O que fazer: Copie, sem mudar nada, o trecho da notícia sobre os animais atropelados nas rodovias que vai de "Conforme apurado em" até "Marcelo Caetano Vacchiano.", incluindo essas palavras.

Texto:

______________________________

Ministério Público processa concessionária por “abandono” de animais atropelados em rodovias de Mato Grosso

Ministério Público processa concessionária por “abandono” de animais atropelados em rodovias de Mato Grosso
Espécies como araras, emas, tucanos e corujas já morreram (Foto: Ilustração/Valdir Santos)

O Ministério Público Estadual (MPE) ingressou com ação civil pública, com pedido de liminar, contra a Concessionária Rota do Oeste S.A. O órgão solicita que, dentro de 30 dias, a empresa garanta a devida assistência aos animais atropelados nas vias que administra. A Rota do Oeste é hoje responsável pela cobrança de pedágios em suas importantes rodovias de Mato Grosso, a BR-163 e a MT 407. A Justiça ainda apreciará o pedido. O MP pede que, havendo descumprimento da liminar, seja aplicada multa diária de R$ 10.000,00.

Entre as medidas requeridas estão a implantação de unidades móveis de resgate para levar os animais atropelados a centros de tratamento veterinário, acompanhamento, pagamento de todo o tratamento e encaminhamento dos mesmos a centros de reabilitação e triagem.

Conforme apurado em inquérito civil, a exploração das rodovias “vem resultando em acidentes e óbitos de animais da fauna silvestre, sem que a empresa requerida adote qualquer providência que mitigue as consequências dos acidentes já que os atropelamentos especificamente no trecho (citado) são de responsabilidade da concessionária requerida”.

Segundo o MP, a empresa se limita, quando muito, a coletar os animas acidentados, ainda vivos, e entregá-los à Segunda Companhia de Polícia Militar de Proteção Ambiental, deixando “à própria sorte, já que não é função desta instituição receber ou tratar de tais animais”, destaca o promotor de Justiça, Marcelo Caetano Vacchiano.

O órgão ministerial assevera que dezenas de espécies da fauna silvestre acidentados em trechos sob gestão da Concessionária foram encaminhados para a Polícia Ambiental. Espécies como araras (azul, amarela e arara canindé), emas, tucanos jiboias, corujas, seriemas, periquitos, antas e gaviões já morreram no trecho explorado pela empresa.

______________________________

Dados salvos

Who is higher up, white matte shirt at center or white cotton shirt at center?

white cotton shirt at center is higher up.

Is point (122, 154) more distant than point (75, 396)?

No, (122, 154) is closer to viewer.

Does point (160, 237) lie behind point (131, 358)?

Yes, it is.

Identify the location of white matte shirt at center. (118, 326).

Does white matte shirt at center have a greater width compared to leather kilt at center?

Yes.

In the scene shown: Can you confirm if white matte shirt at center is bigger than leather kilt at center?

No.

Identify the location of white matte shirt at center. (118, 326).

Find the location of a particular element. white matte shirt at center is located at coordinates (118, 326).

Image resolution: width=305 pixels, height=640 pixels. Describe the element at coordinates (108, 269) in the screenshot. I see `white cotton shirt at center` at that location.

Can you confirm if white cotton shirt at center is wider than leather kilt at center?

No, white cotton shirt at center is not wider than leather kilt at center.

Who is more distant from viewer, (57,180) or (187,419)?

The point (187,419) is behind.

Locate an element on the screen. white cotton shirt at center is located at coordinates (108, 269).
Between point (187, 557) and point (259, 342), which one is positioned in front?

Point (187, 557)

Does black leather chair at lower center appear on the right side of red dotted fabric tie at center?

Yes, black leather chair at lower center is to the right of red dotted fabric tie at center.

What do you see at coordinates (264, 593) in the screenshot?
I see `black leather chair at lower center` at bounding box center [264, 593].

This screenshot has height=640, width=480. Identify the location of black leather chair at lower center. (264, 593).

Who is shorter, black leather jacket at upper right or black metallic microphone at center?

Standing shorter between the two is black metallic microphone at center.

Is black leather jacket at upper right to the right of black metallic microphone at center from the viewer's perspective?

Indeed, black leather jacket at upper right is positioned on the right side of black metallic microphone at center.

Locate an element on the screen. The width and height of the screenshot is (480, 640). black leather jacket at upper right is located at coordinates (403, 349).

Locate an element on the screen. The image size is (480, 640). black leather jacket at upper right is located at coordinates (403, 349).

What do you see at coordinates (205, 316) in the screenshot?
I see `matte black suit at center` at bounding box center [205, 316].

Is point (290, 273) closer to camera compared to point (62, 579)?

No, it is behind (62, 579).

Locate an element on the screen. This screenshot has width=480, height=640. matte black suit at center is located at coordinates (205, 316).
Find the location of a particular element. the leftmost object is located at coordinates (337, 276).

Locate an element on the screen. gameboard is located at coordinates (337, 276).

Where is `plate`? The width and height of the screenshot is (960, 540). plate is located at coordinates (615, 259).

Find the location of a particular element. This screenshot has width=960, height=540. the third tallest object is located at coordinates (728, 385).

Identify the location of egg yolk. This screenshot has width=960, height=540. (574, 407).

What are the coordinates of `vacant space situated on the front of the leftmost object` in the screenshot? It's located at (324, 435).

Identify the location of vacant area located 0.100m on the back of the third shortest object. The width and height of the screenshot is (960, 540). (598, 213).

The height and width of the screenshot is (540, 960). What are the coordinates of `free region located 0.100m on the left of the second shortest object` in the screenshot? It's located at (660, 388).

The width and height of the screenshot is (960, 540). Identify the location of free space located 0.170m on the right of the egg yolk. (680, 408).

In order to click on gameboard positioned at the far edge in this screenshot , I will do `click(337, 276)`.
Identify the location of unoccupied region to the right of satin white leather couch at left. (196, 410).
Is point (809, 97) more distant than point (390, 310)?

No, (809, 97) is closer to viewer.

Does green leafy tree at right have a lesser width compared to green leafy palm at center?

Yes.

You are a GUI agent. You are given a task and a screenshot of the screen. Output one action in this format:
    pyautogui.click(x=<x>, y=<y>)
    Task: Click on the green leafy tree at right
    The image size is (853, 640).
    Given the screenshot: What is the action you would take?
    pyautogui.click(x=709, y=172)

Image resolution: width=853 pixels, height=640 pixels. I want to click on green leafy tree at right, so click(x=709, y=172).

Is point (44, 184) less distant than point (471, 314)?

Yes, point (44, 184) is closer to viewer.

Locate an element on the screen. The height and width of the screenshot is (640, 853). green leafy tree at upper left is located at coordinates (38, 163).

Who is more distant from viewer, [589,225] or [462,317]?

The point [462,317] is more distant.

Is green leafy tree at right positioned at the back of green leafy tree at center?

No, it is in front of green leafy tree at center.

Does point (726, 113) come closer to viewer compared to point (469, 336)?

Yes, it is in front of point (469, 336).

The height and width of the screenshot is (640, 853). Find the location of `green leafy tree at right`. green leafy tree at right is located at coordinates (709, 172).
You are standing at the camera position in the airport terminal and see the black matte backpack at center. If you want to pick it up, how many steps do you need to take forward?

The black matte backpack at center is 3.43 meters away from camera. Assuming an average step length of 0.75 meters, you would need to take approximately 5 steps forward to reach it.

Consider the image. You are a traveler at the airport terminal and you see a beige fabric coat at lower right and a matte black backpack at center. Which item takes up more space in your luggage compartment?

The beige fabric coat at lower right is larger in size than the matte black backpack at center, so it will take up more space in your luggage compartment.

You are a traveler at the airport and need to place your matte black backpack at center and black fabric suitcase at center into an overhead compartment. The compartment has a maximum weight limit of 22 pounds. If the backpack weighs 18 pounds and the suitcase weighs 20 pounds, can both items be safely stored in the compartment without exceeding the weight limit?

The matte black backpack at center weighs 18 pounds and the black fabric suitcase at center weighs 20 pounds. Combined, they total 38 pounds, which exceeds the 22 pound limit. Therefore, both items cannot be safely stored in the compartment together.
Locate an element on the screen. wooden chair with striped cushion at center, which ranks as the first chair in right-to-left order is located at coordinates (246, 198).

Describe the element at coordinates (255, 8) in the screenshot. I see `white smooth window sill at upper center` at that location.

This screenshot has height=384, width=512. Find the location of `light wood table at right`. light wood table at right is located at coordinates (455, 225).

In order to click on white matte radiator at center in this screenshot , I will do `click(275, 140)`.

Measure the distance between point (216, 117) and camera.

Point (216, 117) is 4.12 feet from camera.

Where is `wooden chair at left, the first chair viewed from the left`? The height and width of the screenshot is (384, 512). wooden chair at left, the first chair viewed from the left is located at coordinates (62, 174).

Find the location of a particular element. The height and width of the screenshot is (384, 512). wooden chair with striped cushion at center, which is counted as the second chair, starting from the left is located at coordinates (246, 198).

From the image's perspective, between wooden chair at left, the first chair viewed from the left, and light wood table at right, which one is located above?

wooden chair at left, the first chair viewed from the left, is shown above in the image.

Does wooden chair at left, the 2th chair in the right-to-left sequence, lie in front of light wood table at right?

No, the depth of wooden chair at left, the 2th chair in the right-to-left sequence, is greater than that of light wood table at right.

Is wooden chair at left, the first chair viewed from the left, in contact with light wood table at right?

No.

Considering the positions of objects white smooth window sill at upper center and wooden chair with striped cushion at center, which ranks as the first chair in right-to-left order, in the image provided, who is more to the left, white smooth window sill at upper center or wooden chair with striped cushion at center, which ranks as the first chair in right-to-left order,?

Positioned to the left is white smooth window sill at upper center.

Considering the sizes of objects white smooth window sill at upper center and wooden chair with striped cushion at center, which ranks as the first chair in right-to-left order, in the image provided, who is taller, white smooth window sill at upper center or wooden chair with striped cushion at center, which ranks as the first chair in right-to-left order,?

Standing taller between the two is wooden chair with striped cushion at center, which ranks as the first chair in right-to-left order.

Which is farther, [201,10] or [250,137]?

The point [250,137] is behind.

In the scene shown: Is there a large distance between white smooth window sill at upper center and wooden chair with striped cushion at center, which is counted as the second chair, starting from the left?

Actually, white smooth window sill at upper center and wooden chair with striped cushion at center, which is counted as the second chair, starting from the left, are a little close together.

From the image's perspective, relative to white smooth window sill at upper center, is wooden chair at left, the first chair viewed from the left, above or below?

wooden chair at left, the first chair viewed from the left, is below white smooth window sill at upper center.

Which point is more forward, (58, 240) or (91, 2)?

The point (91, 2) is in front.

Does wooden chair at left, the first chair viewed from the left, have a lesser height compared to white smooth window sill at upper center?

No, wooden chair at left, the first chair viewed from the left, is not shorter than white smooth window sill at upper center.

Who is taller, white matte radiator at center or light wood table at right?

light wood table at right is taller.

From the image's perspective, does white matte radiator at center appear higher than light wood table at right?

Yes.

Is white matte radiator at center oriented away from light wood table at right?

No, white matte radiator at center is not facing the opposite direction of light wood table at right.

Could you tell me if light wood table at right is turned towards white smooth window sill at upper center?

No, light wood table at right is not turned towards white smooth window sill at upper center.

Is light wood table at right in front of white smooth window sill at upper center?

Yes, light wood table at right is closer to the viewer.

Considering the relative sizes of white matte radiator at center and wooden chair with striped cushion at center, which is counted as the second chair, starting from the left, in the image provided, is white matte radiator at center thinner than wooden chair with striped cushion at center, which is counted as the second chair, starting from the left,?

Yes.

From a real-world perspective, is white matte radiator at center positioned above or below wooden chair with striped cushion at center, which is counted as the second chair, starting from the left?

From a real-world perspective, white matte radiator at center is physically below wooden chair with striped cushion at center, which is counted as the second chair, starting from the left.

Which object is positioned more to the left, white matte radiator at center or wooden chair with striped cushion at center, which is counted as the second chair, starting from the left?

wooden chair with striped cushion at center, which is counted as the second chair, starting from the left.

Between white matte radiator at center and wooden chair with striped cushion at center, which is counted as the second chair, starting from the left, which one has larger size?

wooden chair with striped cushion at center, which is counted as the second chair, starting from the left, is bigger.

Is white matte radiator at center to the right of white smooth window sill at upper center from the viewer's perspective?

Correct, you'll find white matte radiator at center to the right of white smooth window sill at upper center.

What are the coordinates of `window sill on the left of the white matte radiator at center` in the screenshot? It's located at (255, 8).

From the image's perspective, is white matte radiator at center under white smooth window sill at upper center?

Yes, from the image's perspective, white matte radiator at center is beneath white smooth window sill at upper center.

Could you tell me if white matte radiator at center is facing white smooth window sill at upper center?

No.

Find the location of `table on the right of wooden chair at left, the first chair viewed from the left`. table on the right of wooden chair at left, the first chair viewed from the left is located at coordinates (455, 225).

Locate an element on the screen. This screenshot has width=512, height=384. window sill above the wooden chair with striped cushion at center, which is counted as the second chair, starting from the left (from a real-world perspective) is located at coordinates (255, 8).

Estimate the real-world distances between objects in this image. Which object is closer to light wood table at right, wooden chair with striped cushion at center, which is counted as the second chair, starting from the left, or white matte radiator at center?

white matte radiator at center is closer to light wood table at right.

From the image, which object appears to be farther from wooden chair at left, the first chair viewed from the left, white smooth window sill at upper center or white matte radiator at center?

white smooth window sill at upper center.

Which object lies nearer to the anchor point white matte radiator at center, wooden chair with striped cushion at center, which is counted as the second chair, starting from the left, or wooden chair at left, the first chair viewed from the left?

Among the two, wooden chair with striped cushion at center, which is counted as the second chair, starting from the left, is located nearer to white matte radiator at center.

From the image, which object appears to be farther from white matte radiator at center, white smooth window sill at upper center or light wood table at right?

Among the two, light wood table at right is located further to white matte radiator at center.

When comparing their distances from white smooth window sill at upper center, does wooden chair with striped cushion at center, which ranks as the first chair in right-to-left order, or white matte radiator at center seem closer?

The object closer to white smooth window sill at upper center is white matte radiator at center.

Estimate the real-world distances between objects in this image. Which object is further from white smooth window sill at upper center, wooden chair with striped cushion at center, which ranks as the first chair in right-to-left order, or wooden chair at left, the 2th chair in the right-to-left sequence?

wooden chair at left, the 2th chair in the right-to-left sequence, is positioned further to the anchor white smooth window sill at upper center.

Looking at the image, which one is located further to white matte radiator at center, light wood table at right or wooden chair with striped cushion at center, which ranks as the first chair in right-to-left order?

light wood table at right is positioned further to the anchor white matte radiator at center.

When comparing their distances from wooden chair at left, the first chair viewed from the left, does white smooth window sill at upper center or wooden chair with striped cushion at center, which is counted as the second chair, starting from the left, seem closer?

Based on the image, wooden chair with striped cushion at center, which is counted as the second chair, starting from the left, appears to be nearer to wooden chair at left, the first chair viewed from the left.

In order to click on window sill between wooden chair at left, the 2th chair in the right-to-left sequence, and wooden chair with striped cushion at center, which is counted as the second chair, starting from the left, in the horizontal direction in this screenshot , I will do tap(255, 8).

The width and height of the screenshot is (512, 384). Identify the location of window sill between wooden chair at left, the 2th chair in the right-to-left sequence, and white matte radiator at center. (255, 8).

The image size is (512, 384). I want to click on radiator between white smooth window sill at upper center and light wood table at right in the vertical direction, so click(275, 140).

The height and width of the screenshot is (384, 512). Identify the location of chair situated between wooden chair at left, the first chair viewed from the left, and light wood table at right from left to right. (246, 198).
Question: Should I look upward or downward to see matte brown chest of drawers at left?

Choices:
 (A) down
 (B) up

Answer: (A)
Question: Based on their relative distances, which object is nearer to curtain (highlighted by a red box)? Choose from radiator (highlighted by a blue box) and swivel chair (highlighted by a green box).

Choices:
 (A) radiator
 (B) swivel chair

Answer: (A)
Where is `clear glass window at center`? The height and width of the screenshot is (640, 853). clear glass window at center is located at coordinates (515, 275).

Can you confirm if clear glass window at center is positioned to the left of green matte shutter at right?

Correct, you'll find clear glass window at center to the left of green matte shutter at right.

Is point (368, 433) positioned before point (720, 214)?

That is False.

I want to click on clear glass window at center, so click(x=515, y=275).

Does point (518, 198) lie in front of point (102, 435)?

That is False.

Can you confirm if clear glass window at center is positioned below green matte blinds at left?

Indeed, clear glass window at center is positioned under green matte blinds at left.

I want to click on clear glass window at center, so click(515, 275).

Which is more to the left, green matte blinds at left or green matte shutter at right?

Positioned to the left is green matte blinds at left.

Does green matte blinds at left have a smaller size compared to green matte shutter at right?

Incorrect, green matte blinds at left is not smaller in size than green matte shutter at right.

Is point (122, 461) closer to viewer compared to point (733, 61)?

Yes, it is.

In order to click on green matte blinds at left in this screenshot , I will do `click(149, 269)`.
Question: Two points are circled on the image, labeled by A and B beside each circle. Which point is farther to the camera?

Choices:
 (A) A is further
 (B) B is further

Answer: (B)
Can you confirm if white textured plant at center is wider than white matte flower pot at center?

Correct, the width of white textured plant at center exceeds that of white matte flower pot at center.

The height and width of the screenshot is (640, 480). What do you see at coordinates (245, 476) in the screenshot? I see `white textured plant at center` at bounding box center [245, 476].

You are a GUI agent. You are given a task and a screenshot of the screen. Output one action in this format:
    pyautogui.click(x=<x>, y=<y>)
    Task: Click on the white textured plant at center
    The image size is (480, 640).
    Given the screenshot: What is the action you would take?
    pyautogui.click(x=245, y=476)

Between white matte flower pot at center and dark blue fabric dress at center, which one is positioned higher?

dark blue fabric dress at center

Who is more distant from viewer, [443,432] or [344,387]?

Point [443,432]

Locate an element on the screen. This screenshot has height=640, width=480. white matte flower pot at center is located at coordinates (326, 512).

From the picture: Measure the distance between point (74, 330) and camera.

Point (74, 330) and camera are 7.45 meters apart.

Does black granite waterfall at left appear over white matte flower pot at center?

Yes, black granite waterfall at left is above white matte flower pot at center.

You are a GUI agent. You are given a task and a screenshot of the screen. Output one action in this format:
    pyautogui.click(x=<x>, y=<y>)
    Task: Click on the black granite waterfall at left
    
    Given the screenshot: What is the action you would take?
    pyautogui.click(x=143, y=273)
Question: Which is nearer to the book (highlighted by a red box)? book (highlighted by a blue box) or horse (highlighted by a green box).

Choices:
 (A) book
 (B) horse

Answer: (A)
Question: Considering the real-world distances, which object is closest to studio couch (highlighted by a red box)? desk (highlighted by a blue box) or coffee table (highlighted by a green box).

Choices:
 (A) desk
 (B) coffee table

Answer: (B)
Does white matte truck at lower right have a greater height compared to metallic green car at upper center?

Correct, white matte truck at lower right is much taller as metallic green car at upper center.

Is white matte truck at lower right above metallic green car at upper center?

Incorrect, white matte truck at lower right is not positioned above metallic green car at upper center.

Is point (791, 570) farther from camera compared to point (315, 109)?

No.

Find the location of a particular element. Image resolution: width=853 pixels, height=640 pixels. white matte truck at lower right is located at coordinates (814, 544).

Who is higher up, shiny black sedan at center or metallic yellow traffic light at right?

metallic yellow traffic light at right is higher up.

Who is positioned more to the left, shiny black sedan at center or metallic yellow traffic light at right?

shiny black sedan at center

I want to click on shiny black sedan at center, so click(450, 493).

______________________________

Resposta da tarefa:
Conforme apurado em inquérito civil, a exploração das rodovias “vem resultando em acidentes e óbitos de animais da fauna silvestre, sem que a empresa requerida adote qualquer providência que mitigue as consequências dos acidentes já que os atropelamentos especificamente no trecho (citado) são de responsabilidade da concessionária requerida”.

Segundo o MP, a empresa se limita, quando muito, a coletar os animas acidentados, ainda vivos, e entregá-los à Segunda Companhia de Polícia Militar de Proteção Ambiental, deixando “à própria sorte, já que não é função desta instituição receber ou tratar de tais animais”, destaca o promotor de Justiça, Marcelo Caetano Vacchiano.